This article applies to CloudbreakTM and Cloudbreak FreestyleTM sequencing runs.
Achieving optimal sequencing results depends on accurate library quantification and appropriate loading concentrations. Several factors can affect quantification accuracy and ultimately influence run density—including the chosen quantification method, library size, adapter dimers, overamplification, and variability in lab techniques.
Quantification Before Sequencing
Multiple library quantification methods are available, and certain methods may be better suited to specific library preparations. Library QC should follow the library preparation manufacturer's recommendations. A general rule for linear libraries is to qPCR quant PCR-free libraries and Qubit quant PCR-plus libraries. Libraries should be sized using a Agilent TapeStation or similar device. Note: circular Adept libraries should be sized prior to circularization and quantified using qPCR.
Library overamplification may distort the library size estimate and result in under quantification via fluorometric methods. An overamplified library is shown in the trace in Figure 1A. Avoid using an excess of PCR cycles to prevent library overamplification.
Library quantification may also be negatively impacted by the presence of adapter dimers. Adapter dimers can adversely affect sequencing by forming polonies and generating sequencing reads that do not contain a library insert. Before a sequencing run, adapter dimer may be identified as a peak around 100-150bp in the library trace. If adapter dimer is suspected prior to sequencing, an additional bead cleanup can reduce it. In Figure 1B, the blue trace illustrates a library with adapter dimer and the orange trace illustrates an identical library where an additional cleanup was performed to remove adapter dimer.
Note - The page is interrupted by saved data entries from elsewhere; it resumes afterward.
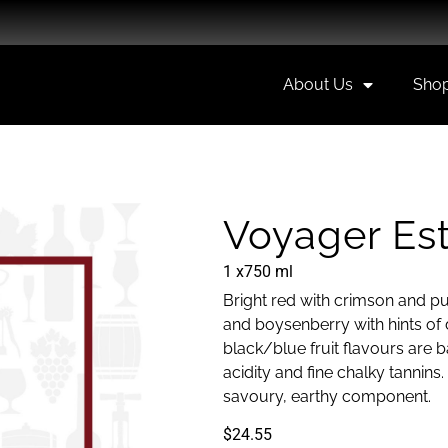
About Us
Sho
Voyager Est
1 x
750 ml
Bright red with crimson and pu
and boysenberry with hints of d
black/blue fruit flavours are 
acidity and fine chalky tannins
savoury, earthy component.
$
24.55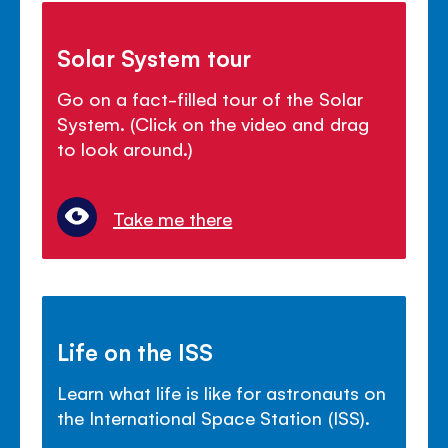
Solar System tour
Go on a fact-filled tour of the Solar
System. (Click on the video and drag
to look around.)
Take me there
Life on the ISS
Learn what life is like for astronauts on
the International Space Station (ISS).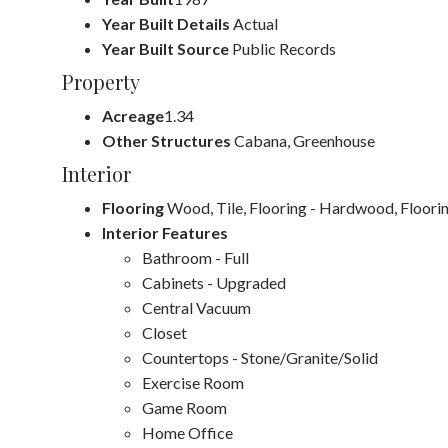
Year Built Details
Actual
Year Built Source
Public Records
Property
Acreage
1.34
Other Structures
Cabana, Greenhouse
Interior
Flooring
Wood, Tile, Flooring - Hardwood, Floorin
Interior Features
Bathroom - Full
Cabinets - Upgraded
Central Vacuum
Closet
Countertops - Stone/Granite/Solid
Exercise Room
Game Room
Home Office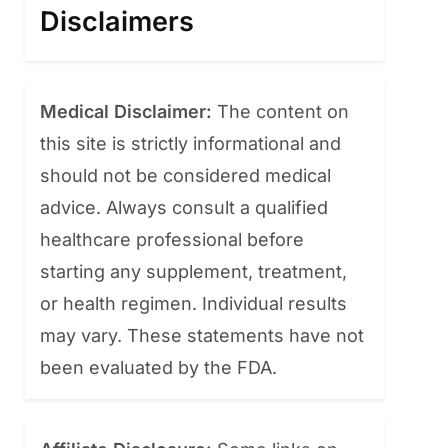
Disclaimers
Medical Disclaimer:
The content on
this site is strictly informational and
should not be considered medical
advice. Always consult a qualified
healthcare professional before
starting any supplement, treatment,
or health regimen. Individual results
may vary. These statements have not
been evaluated by the FDA.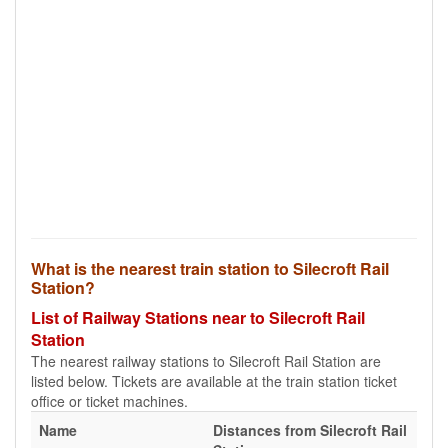
What is the nearest train station to Silecroft Rail
Station?
List of Railway Stations near to Silecroft Rail
Station
The nearest railway stations to Silecroft Rail Station are
listed below. Tickets are available at the train station ticket
office or ticket machines.
Name
Distances from Silecroft Rail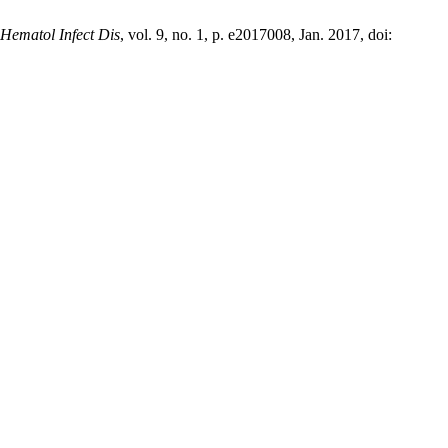
 Hematol Infect Dis
, vol. 9, no. 1, p. e2017008, Jan. 2017, doi: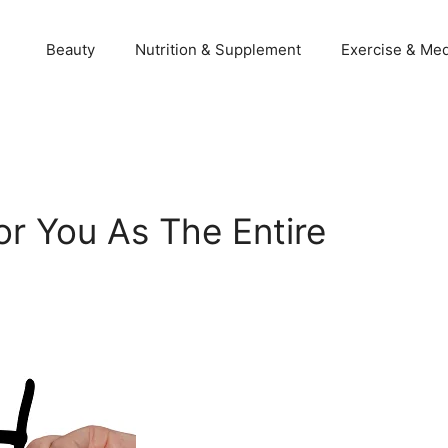
Beauty
Nutrition & Supplement
Exercise & Med
or You As The Entire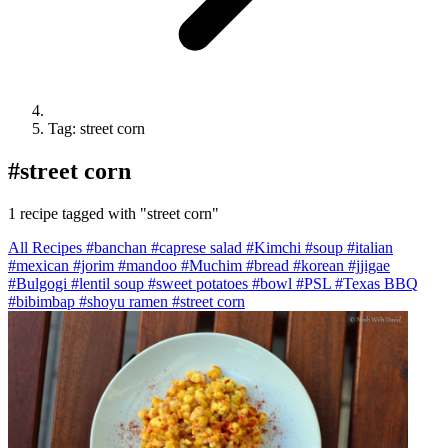
Tag: street corn
#
street corn
1 recipe tagged with "street corn"
All Recipes
#banchan
#caprese salad
#Kimchi
#soup
#italian
#mexican
#jorim
#mandoo
#Muchim
#bread
#korean
#jjigae
#Bulgogi
#lentil soup
#sweet potatoes
#bowl
#PSL
#Texas BBQ
#bibimbap
#shoyu ramen
#street corn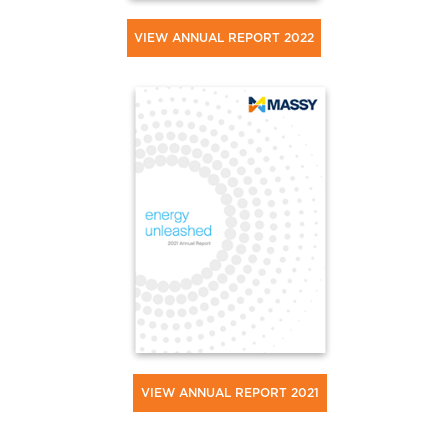
VIEW ANNUAL REPORT 2022
VIEW ANNUAL REPORT 2021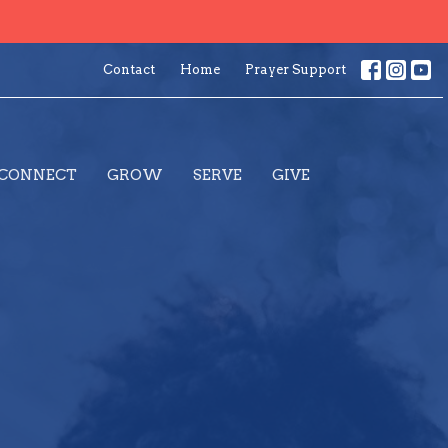
Contact
Home
Prayer Support
CONNECT
GROW
SERVE
GIVE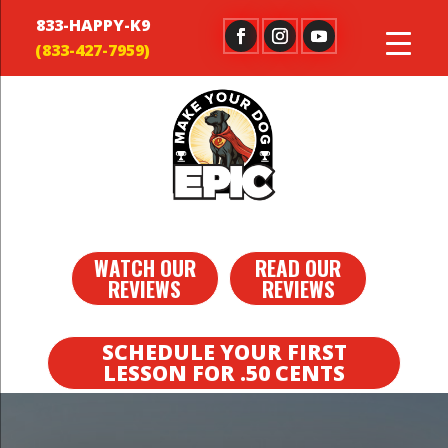
833-HAPPY-K9
WATCH OUR
READ OUR
REVIEWS
REVIEWS
SCHEDULE YOUR FIRST
LESSON FOR .50 CENTS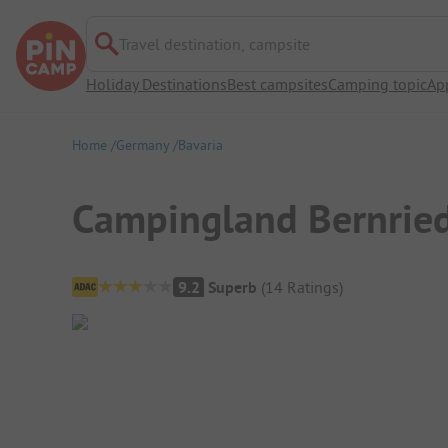
Travel destination, campsite
Holiday Destinations
Best campsites
Camping topic
Ap
Home
Germany
Bavaria
Campingland Bernried
Campsite Overview
9.2
Superb
(
14
Ratings
)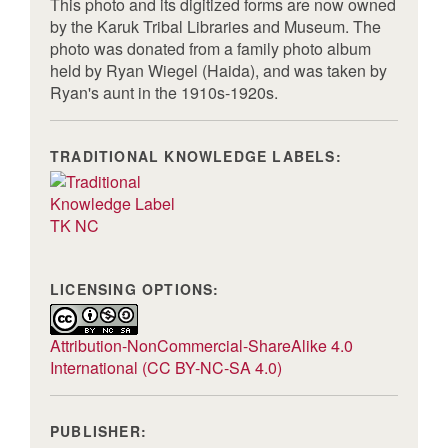
This photo and its digitized forms are now owned
by the Karuk Tribal Libraries and Museum. The
photo was donated from a family photo album
held by Ryan Wiegel (Haida), and was taken by
Ryan's aunt in the 1910s-1920s.
TRADITIONAL KNOWLEDGE LABELS:
TK NC
LICENSING OPTIONS:
Attribution-NonCommercial-ShareAlike 4.0
International (CC BY-NC-SA 4.0)
PUBLISHER: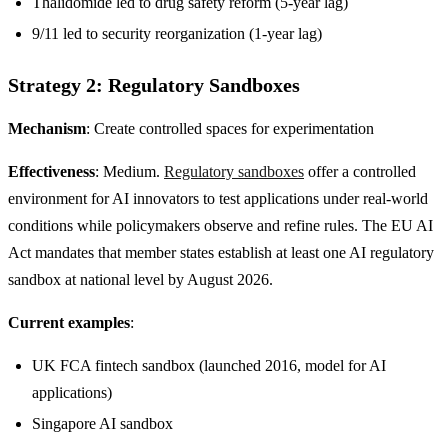
Thalidomide led to drug safety reform (5-year lag)
9/11 led to security reorganization (1-year lag)
Strategy 2: Regulatory Sandboxes
Mechanism
: Create controlled spaces for experimentation
Effectiveness
: Medium.
Regulatory sandboxes
offer a controlled
environment for AI innovators to test applications under real-world
conditions while policymakers observe and refine rules. The EU AI
Act mandates that member states establish at least one AI regulatory
sandbox at national level by August 2026.
Current examples
:
UK FCA fintech sandbox (launched 2016, model for AI
applications)
Singapore AI sandbox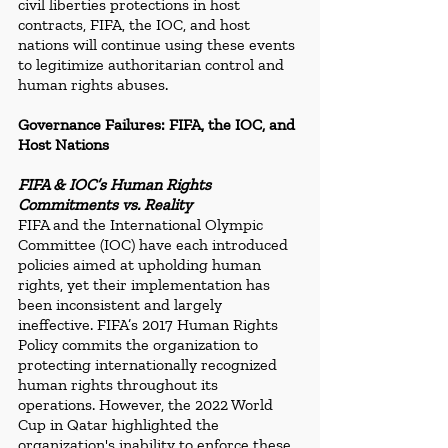
civil liberties protections in host 
contracts, FIFA, the IOC, and host 
nations will continue using these events 
to legitimize authoritarian control and 
human rights abuses.
Governance Failures: FIFA, the IOC, and 
Host Nations
FIFA & IOC’s Human Rights 
Commitments vs. Reality
FIFA and the International Olympic 
Committee (IOC) have each introduced 
policies aimed at upholding human 
rights, yet their implementation has 
been inconsistent and largely 
ineffective. FIFA’s 2017 Human Rights 
Policy commits the organization to 
protecting internationally recognized 
human rights throughout its 
operations. However, the 2022 World 
Cup in Qatar highlighted the 
organization's inability to enforce these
Troubleshooting After Sequencing
If a sequencing run results in a lower density than expected, first confirm the quantification of the library pool and that the recommended quantification method was used. Include a control library of known concentration if possible. Check for signs of adapter dimer or overamplification that could skew quantification results. If adapter dimer is suspected, it may also be identified after sequencing via “spikiness” in the base composition, especially in read 1 (Figure 1C). Spikes in base composition are not solely caused by adapter dimer, and knowledge of the expected base composition for the library is helpful to identify whether observed spikes are caused by adapter dimer.
The output density provided by the instrument for a sequencing run includes only those reads that have passed default quality filters. If quality is low for the run, it may be helpful to verify whether the reads are being heavily filtered due to quality, or if the total (including unfiltered) read count is also low. See the What are “pass-filter reads” and how do I calculate “pass-filter rate”? Knowledge Base article for additional information.
Loading Titration
A run that otherwise meets quality and performance expectations but is underperforming in terms of density may require higher loading. Figure 2 illustrates thumbnail images from an underloaded (A), expected (B), and overloaded (C) run. An overloaded run typically has reduced quality and reduced pass-filter reads. An underloaded run generally has good quality, but fewer polonies than desired. If titrating loading upwards maintains good quality and increases output, it is likely that the previous iteration(s) of that run were underloaded. Recommendations for sequencing run input with Cloudbreak Freestyle and Cloudbreak are included in the Cloudbreak Sequencing User Guide (MA-00058) as a starting point. Some libraries may optimally load outside the recommended input range.